A equipe do presidente Luiz Inácio Lula da Silva (PT) trabalha com o cenário de que as novas tarifas serão confirmadas. A avaliação ganhou força após declarações do representante do Departamento de Comércio dos Estados Unidos, Jamieson Greer, que afirmou recentemente que os dois países ainda estão longe de chegar a um acordo.
A expectativa, porém, é que o governo norte-americano possa ampliar a lista de exceções às tarifas de 25%, preservando alguns produtos brasileiros. Integrantes da equipe econômica e diplomática avaliam que o Departamento de Estado pode publicar um anexo com novos itens isentos da cobrança.

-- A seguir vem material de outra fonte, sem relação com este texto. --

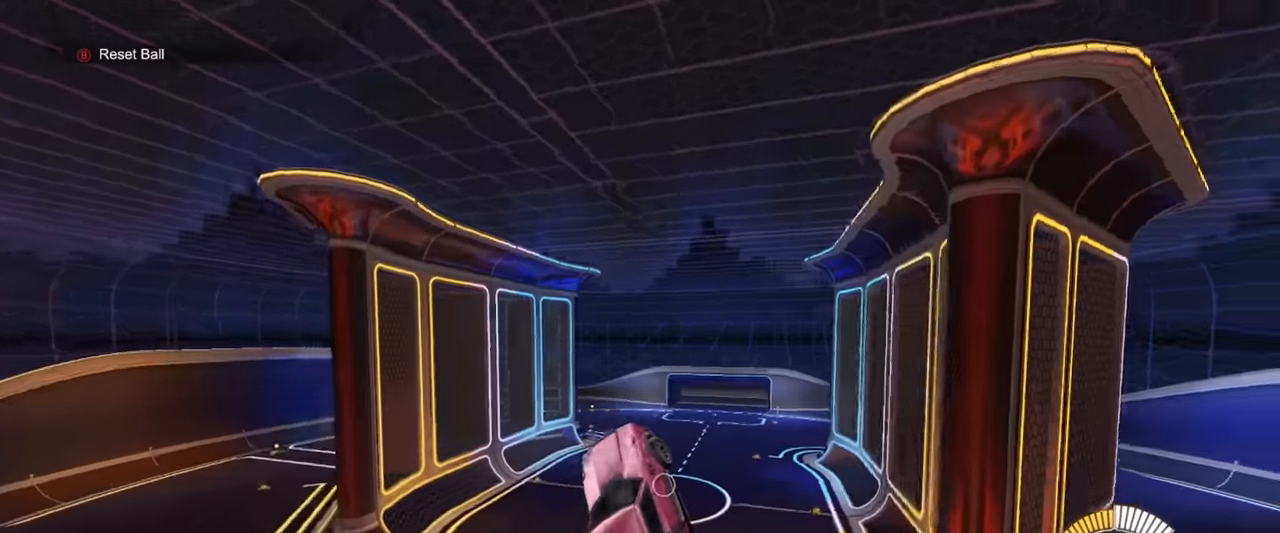
{"buttons": ["R1"], "left_stick": "left", "events": [[16, "R1", "down"], [100, "left_stick", "left"], [150, "L1", "down"], [183, "R1", "up"], [200, "L1", "up"], [216, "left_stick", "center"], [283, "R1", "down"], [400, "left_stick", "left"]]}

A pressão para ampliar essas exceções também parte do setor privado dos Estados Unidos. Segundo o Ministério das Relações Exteriores, 43 empresas e associações comerciais americanas solicitaram ao governo de Donald Trump que determinados produtos brasileiros fiquem fora da lista de sobretaxas, alegando que não existem substitutos produzidos no mercado interno americano.
Caso a taxação seja confirmada, a reação inicial do governo brasileiro deverá ser um posicionamento oficial de contestação à medida. Interlocutores do presidente Lula afirmam que o Brasil pretende manifestar "indignação" e reforçar o entendimento de que a decisão é "inaceitável".

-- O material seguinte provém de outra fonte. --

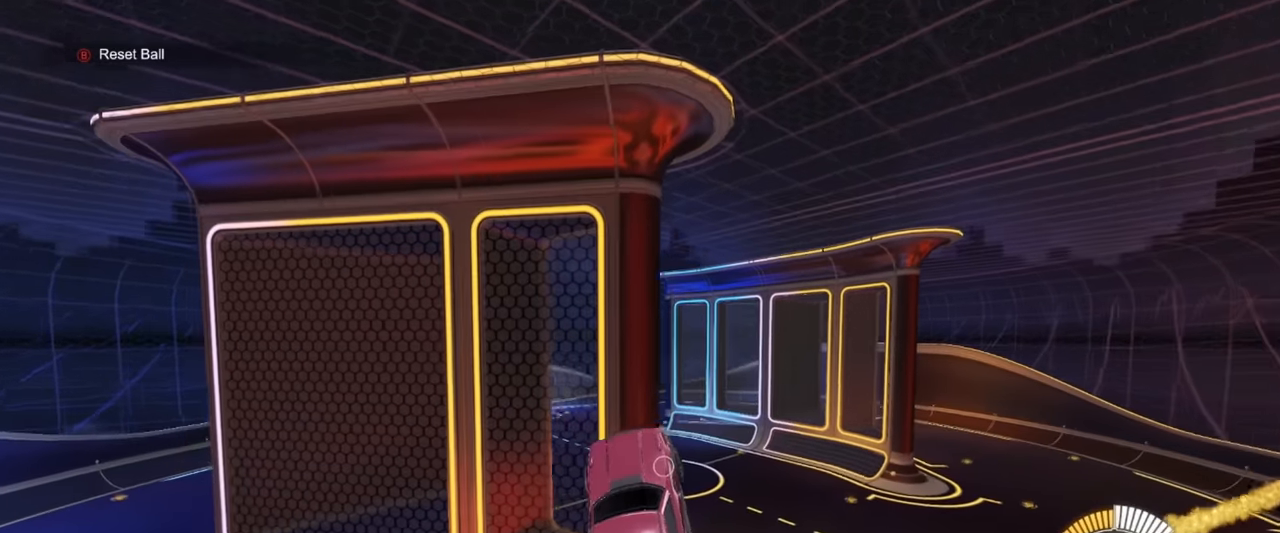
{"buttons": ["SQUARE", "R1"], "left_stick": "center", "events": [[16, "left_stick", "up-right"], [100, "left_stick", "center"], [283, "SQUARE", "down"], [350, "left_stick", "down"], [433, "left_stick", "center"]]}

O governo também deve reiterar o argumento apresentado nas respostas enviadas ao governo norte-americano durante a investigação comercial, sustentando que a estrutura tarifária brasileira já favorece as exportações dos Estados Unidos e, por isso, não haveria justificativa para novas barreiras comerciais.
Após a divulgação da decisão americana, equipes técnicas dos ministérios e do Itamaraty deverão analisar detalhadamente os produtos atingidos para definir os próximos passos. Entre as alternativas estão a continuidade das negociações diplomáticas e a eventual aplicação da Lei de Reciprocidade.
A legislação foi aprovada pelo Congresso Nacional em abril do ano passado e regulamentada pelo presidente Lula três meses depois, após os Estados Unidos anunciarem tarifas de 50% sobre produtos brasileiros. A norma autoriza o Brasil a adotar medidas de retaliação contra países ou blocos econômicos que imponham barreiras comerciais consideradas prejudiciais aos interesses nacionais.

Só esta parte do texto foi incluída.